大江戸演芸捜査網
〜楽屋口と客席の間で〜

(33) 2002.05.20 ■漢方ときかん坊(11)


漢方ときかん坊  〜その11〜
「季刊『芸協』その1」

桂 歌助

 平成13年春、田澤祐一・落語芸術協会事務局長から、
「協会の機関誌を出せないか。それについて智恵を貸して欲しい」
と、私とおとうと弟子の桂歌若に話が来ました。ちょうど、歌若が真打披露興行を行っている最中です。『寿限無』と言う機関誌が一度発行され、休刊から約八年たっていました。

 落語協会さんの『ぞろぞろ』に対抗して出した 『寿限無』も資金面、編集者の不足等の理由で打ちきりになり、それ以後協会誌はありませんでした。その失敗を踏まないためにも、低予算で出せる物とを、という考えで
「講談協会や浪曲協会などが出している形の機関誌を模して、もう一度(機関誌を)出したい」
と言うのが事務局長の希望でした。そして「季刊『芸協』」を、私と歌若さんが引き受ける形になり、始まりました。

 『寿限無』は写真週刊誌の形でしたが、季刊『芸協』はA3の表裏の記事中心の新聞形式です。二人は、ホームページに載せるために写真を撮り、ホームページ上での芸協ニュースやメルマガの芸協Eメールマガジンを出していますので、載せるデータは十分にあります。それに、二ツ目時分には二ツ目だけの落語会『新風(シンプー)寄席』に合わせて『新風ニュース』と言う機関誌を出していましたので、独学ですが、新聞編集もやっておりました。新聞を作ることは難しくありません。ただ、これは協会の公式な書面ですから、我々が勝手に原稿を作って発行という訳にはいきません。会長なり理事会の承諾があって始めて発行されます。じゃあ、協会のホームページは公式じゃないのか?もちろん公式です。ただ、やはり今の時代は書面の方がずっとずっとその価値は重いのです。
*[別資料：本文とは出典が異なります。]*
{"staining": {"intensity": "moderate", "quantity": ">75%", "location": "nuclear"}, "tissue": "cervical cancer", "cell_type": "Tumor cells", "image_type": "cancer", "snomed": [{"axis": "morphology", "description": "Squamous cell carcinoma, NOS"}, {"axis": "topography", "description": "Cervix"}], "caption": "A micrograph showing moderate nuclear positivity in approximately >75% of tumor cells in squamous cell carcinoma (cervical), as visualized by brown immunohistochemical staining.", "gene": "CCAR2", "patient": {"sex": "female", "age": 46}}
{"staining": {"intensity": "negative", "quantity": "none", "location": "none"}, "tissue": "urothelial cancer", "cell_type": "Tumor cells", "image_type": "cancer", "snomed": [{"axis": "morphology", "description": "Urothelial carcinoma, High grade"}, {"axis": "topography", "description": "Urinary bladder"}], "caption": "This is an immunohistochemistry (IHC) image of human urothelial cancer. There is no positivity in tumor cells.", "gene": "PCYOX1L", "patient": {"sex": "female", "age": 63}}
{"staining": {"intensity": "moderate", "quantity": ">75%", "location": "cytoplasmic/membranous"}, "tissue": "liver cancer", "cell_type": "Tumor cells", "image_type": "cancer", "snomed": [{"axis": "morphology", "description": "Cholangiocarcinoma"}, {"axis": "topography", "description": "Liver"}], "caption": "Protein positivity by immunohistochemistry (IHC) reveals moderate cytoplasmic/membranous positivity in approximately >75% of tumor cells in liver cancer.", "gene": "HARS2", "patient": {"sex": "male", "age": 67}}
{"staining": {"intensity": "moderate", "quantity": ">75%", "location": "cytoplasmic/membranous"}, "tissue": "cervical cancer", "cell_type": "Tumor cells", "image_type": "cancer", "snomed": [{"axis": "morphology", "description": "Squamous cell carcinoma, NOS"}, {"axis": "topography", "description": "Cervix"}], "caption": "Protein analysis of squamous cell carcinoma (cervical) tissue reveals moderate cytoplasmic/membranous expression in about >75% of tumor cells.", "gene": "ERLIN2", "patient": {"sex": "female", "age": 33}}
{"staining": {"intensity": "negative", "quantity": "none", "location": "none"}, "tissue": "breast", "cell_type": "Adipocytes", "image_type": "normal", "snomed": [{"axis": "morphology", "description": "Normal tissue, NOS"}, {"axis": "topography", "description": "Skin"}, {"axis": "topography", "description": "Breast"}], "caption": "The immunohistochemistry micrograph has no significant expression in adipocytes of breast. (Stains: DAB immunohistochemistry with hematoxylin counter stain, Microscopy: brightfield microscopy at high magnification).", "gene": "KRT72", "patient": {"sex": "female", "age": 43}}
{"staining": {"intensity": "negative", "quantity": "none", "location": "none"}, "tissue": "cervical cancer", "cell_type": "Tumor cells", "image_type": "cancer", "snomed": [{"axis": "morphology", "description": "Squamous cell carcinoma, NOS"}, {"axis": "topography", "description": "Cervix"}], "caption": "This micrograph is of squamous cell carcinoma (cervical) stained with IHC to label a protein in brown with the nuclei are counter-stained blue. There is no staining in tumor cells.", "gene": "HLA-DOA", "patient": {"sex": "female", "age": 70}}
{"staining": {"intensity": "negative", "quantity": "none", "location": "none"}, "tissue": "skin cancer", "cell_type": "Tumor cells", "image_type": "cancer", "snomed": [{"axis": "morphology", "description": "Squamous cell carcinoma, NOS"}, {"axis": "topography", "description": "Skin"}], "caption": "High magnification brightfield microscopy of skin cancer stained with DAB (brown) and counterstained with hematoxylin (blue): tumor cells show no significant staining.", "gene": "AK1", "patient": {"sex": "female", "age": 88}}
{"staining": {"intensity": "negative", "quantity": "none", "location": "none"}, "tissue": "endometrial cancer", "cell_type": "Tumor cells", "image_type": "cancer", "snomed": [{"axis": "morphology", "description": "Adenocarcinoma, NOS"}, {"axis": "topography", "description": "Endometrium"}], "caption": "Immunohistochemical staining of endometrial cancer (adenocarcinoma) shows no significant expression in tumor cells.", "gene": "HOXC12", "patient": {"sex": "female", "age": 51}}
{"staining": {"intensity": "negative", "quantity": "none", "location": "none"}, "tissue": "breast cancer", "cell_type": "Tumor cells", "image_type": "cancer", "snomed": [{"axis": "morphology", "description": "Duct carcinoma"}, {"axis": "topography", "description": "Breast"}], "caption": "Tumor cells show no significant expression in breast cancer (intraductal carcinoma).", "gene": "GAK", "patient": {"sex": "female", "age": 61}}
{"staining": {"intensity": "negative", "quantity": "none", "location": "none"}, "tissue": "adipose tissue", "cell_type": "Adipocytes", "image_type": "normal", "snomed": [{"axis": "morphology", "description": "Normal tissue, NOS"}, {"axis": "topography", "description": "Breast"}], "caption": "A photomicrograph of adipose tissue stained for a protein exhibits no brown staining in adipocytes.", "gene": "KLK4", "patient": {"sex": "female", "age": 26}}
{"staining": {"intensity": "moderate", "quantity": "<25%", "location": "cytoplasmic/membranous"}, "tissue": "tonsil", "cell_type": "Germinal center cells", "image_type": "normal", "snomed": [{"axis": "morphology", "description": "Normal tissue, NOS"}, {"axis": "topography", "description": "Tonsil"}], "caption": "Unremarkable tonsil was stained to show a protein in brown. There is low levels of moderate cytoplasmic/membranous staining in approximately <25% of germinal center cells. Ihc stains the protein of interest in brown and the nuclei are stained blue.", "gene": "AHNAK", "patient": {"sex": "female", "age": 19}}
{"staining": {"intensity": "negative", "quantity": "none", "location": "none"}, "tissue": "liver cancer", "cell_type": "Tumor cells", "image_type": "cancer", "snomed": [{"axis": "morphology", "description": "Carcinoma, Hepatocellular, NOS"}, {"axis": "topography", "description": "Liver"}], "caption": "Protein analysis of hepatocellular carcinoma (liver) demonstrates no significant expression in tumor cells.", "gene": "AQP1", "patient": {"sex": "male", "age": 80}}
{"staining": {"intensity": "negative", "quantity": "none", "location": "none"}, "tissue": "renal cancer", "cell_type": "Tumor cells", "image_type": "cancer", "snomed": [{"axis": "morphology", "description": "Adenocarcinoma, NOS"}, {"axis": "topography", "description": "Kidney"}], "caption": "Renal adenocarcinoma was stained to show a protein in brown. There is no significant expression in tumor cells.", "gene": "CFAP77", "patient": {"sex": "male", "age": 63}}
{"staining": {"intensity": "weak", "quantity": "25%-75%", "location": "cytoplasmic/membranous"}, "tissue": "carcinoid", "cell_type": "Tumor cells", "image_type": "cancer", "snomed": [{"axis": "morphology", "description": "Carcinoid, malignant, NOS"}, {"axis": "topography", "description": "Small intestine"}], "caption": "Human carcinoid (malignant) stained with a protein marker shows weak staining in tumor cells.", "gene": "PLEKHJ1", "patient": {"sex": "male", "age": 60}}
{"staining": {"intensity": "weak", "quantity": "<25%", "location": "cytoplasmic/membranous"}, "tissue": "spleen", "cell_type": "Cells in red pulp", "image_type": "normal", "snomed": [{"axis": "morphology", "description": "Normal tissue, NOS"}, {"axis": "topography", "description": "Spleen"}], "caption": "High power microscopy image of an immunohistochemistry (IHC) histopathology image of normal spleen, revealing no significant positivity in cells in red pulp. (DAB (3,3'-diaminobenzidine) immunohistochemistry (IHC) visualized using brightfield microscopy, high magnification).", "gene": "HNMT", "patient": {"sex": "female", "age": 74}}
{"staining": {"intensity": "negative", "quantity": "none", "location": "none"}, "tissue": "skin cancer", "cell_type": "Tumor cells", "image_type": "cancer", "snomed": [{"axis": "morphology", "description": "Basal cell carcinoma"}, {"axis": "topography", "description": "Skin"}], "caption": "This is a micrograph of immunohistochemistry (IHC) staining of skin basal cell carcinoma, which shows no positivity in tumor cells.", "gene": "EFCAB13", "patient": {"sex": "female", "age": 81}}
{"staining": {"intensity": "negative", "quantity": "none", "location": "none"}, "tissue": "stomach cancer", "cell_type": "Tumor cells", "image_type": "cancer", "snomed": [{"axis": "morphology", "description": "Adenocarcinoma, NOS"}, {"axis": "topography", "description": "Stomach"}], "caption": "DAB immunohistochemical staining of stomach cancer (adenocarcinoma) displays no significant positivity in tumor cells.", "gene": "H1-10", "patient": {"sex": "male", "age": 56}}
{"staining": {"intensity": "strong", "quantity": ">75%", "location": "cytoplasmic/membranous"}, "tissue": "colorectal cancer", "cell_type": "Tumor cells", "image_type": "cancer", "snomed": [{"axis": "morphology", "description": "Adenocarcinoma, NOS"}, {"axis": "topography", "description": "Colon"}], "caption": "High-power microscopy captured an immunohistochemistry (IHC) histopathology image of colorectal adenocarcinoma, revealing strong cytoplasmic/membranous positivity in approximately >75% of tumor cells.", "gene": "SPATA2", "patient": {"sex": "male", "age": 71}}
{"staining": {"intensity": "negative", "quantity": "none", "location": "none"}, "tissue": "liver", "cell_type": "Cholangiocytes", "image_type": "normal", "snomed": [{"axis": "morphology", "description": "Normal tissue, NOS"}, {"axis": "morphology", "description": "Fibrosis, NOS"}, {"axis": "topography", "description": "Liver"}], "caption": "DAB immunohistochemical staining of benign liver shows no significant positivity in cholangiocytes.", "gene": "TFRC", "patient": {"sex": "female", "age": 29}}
 ホームページのニュースや芸協Eメールマガジンは即時性が重要です。私の判断で、お客様にお知らせしよう、と作っているものです。いちいち桂文治・落語芸術協会会長に許可を願っていては時間がかかりますので、事務局との連携でやっています。最終的な責任は事務局長になりますが、雑誌の発行人は文治会長ですから、会長の許可なしに文書はできあがりません。それだけ、機関誌は発行まで大変なのです。言い換えれば、新聞発行は協会の公式行事、WEBはまだ準公式行事なのです。毎日配達される全国紙の紙面が正式で、そのホームページは補完というのと同じ感覚です。ですから、ホームページは私の趣味の延長戦とでもいいましょうか。本業の片手間にやれる、と思いましたが、機関誌は仕事です。しかも、公式文書を発行する感じですから一文一文に神経を張らなければなりません。全ての文章が会長から発している、と世間では思います。それだけ編集責任は重いのです。でも、いちいち会長に裁量を仰いでいたのでは手間もかかります。ですから、お願いして、心安い理事の方に編集責任者になってもらいました。三笑亭夢太朗師匠です。夢太朗師匠に原稿をチェックをお願いして、協会員、特に幹部の師匠との接点になってもらえるという事で編集作業に入り、ふたりの間でWEBの管理責任は私、季刊『芸協』の管理責任は歌若ということになりました。

 その理由は

  • 夢太朗師匠、田澤事務局長も交えての創刊号の編集会議があったが、私は東海道四百年祭宿場寄席の真っ最中で、休まざるを得なかった
  • 真打披露興行の合間で、歌若が事務局へ行く機会が多く、興行が終わってからは、彼が動けるようになった
  • 協会と歌若のパソコンがWindows 、私はMac
  • 編集ソフトの互換性が彼の物の方が良かった
  • 協会のパソコンを使いこなす能力が私より彼の方が上
 などです。

 歌若の編集能力・パソコン能力と、献身的な協力に感謝します。

 機関誌の創刊号は平成13年8月1日に出そうと決めてから、編集作業にかかりました。ちょうど、8月31日は「はなし塚まつり」の第一回目に当たり、宣伝効果は最高です。編集に気合いが入りました。